### How to complete this task:
Format all of the data below as a JSON list of strings, with one string per line. Leave out blank lines and the pictures.

*** Records to use Section Begins ***

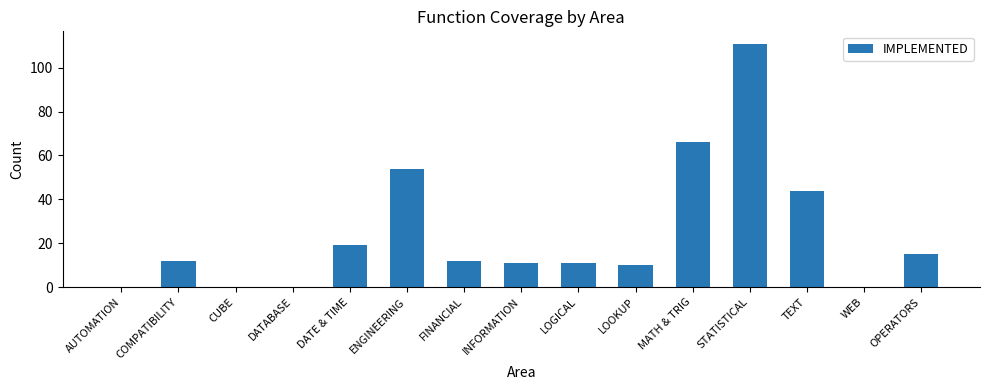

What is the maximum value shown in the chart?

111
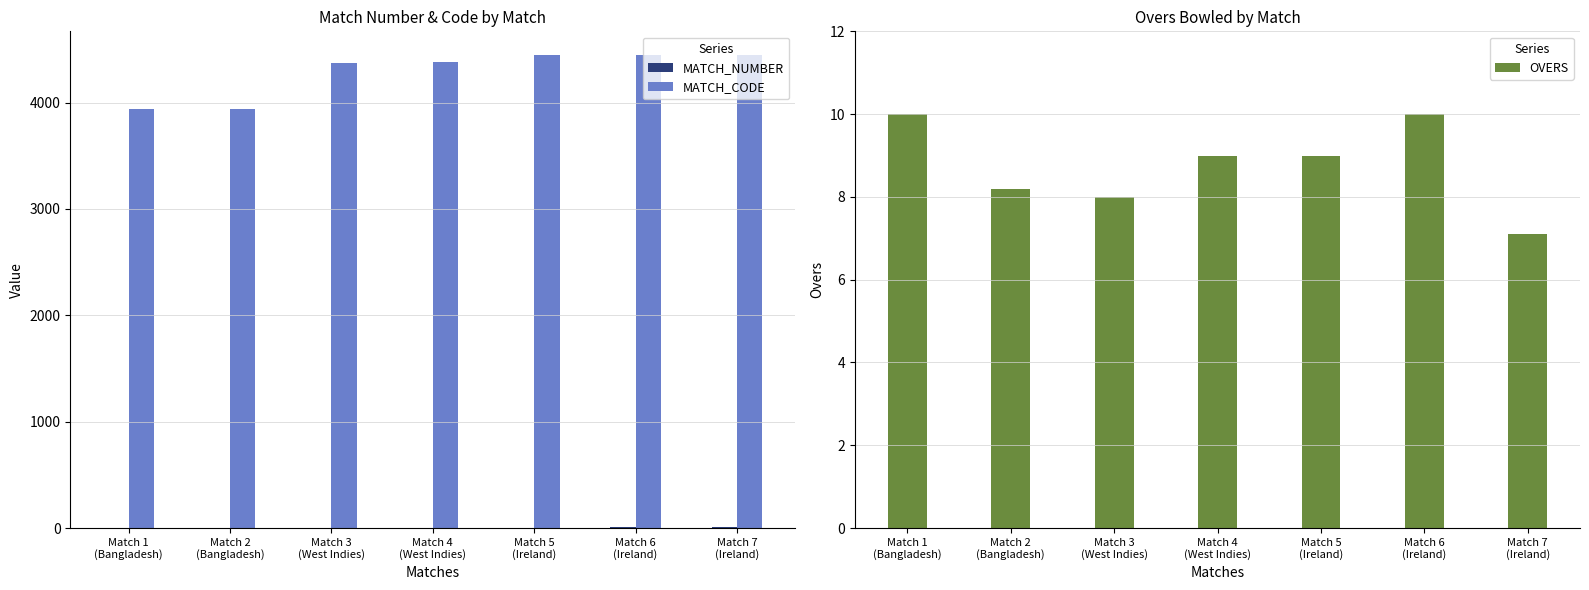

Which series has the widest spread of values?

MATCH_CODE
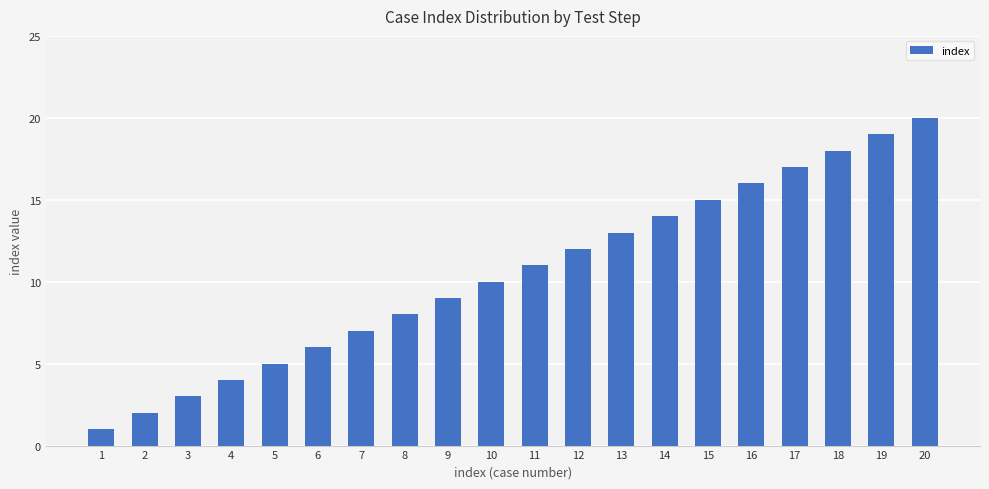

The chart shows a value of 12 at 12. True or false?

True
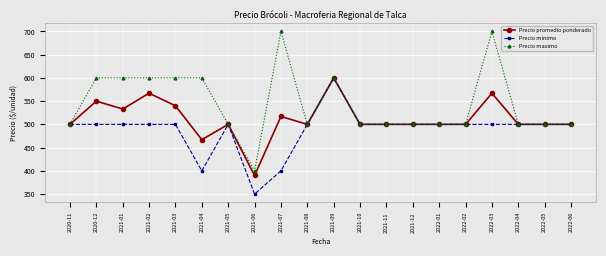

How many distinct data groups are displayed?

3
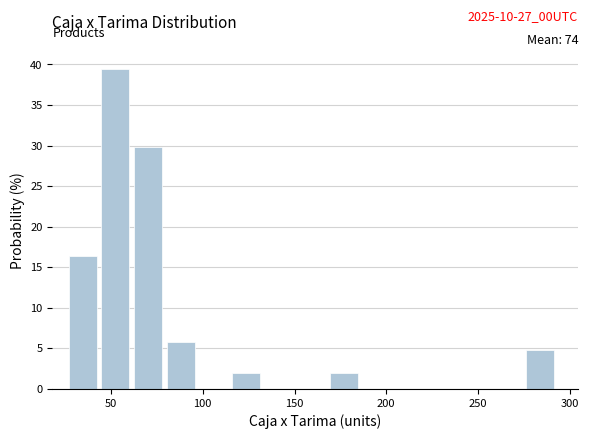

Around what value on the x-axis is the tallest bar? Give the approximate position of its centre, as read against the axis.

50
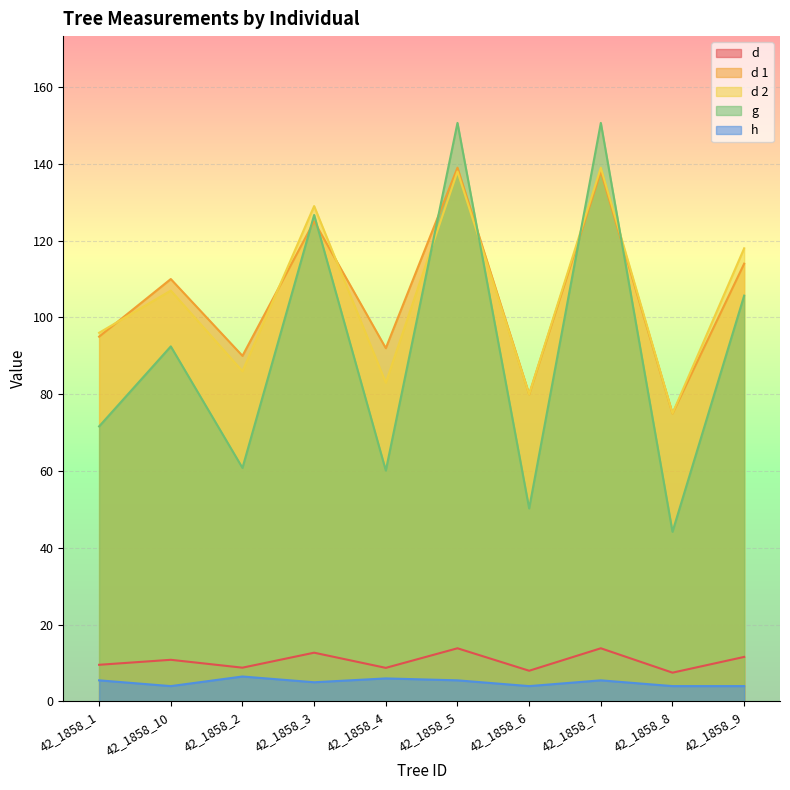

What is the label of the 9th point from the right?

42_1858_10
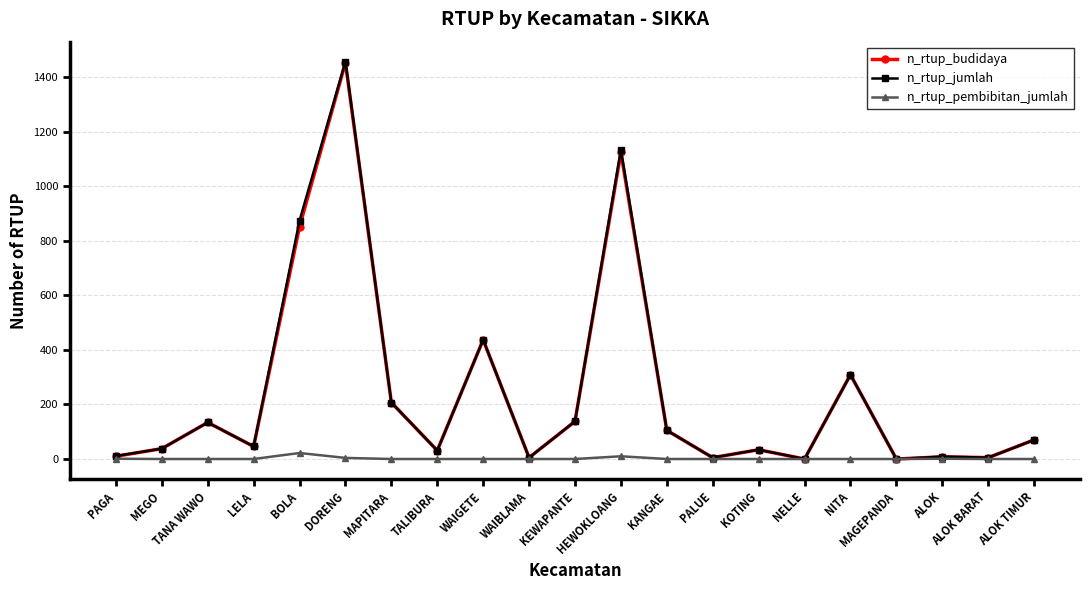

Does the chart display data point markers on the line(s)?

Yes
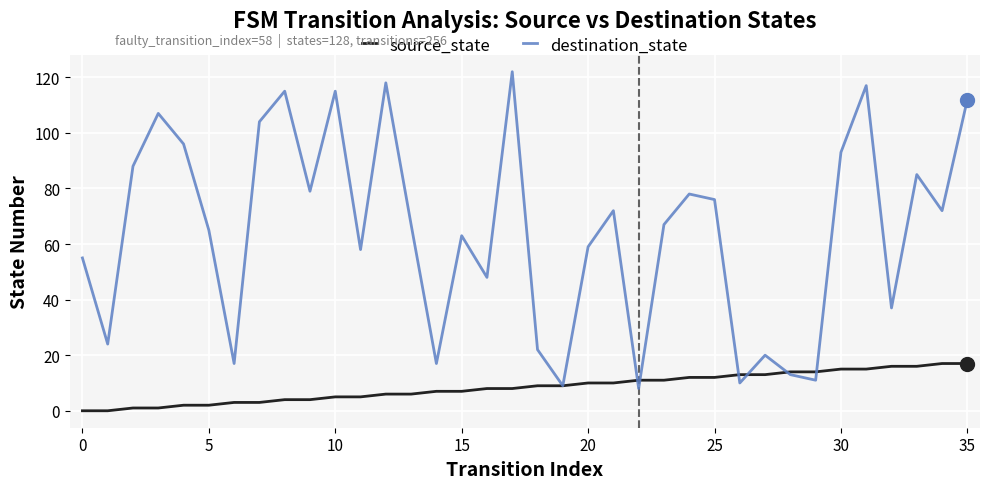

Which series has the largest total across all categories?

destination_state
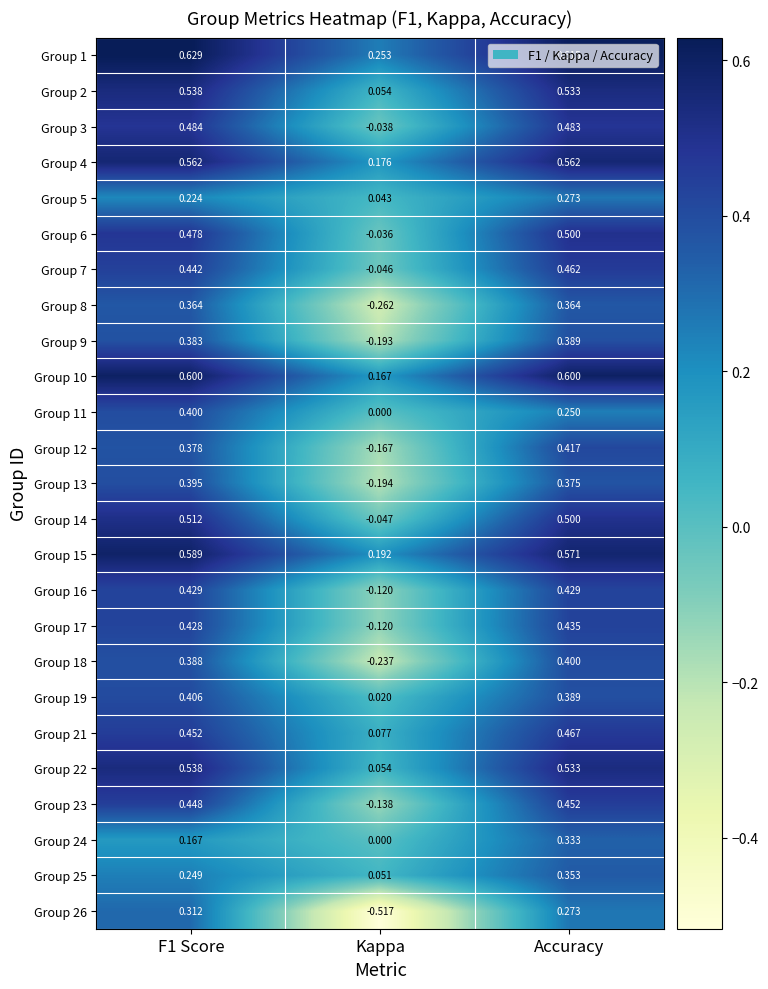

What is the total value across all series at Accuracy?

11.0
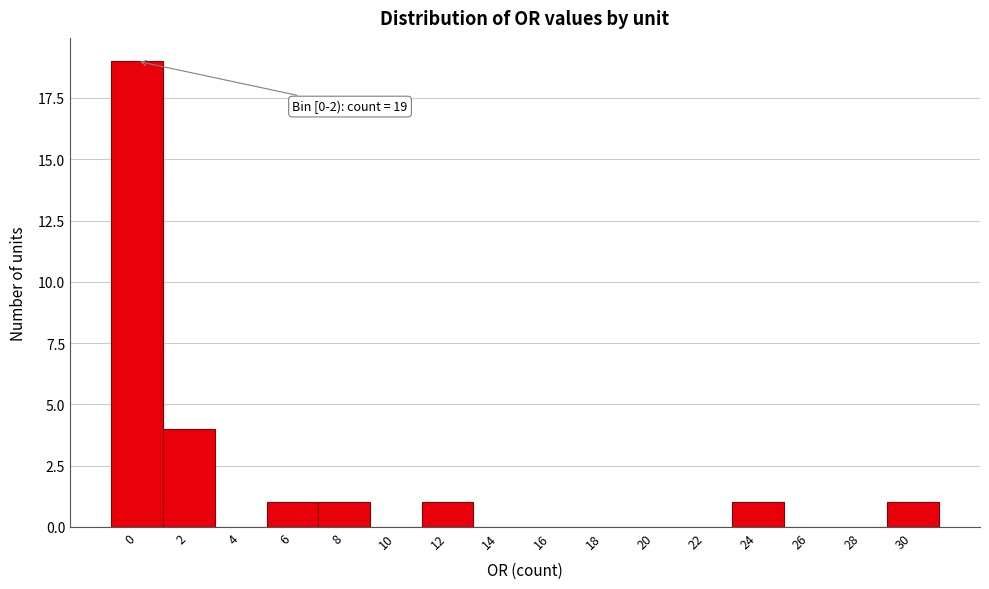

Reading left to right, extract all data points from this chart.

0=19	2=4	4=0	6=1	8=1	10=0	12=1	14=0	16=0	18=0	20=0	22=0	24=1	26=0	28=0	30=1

*** Records to use Section Ends ***

### Written response:
[
  "What is the maximum value shown in the chart?",
  "111",
  "Which series has the widest spread of values?",
  "MATCH_CODE",
  "The chart shows a value of 12 at 12. True or false?",
  "True",
  "How many distinct data groups are displayed?",
  "3",
  "Around what value on the x-axis is the tallest bar? Give the approximate position of its centre, as read against the axis.",
  "50",
  "What is the label of the 9th point from the right?",
  "42_1858_10",
  "Does the chart display data point markers on the line(s)?",
  "Yes",
  "Which series has the largest total across all categories?",
  "destination_state",
  "What is the total value across all series at Accuracy?",
  "11.0",
  "Reading left to right, extract all data points from this chart.",
  "0=19\t2=4\t4=0\t6=1\t8=1\t10=0\t12=1\t14=0\t16=0\t18=0\t20=0\t22=0\t24=1\t26=0\t28=0\t30=1"
]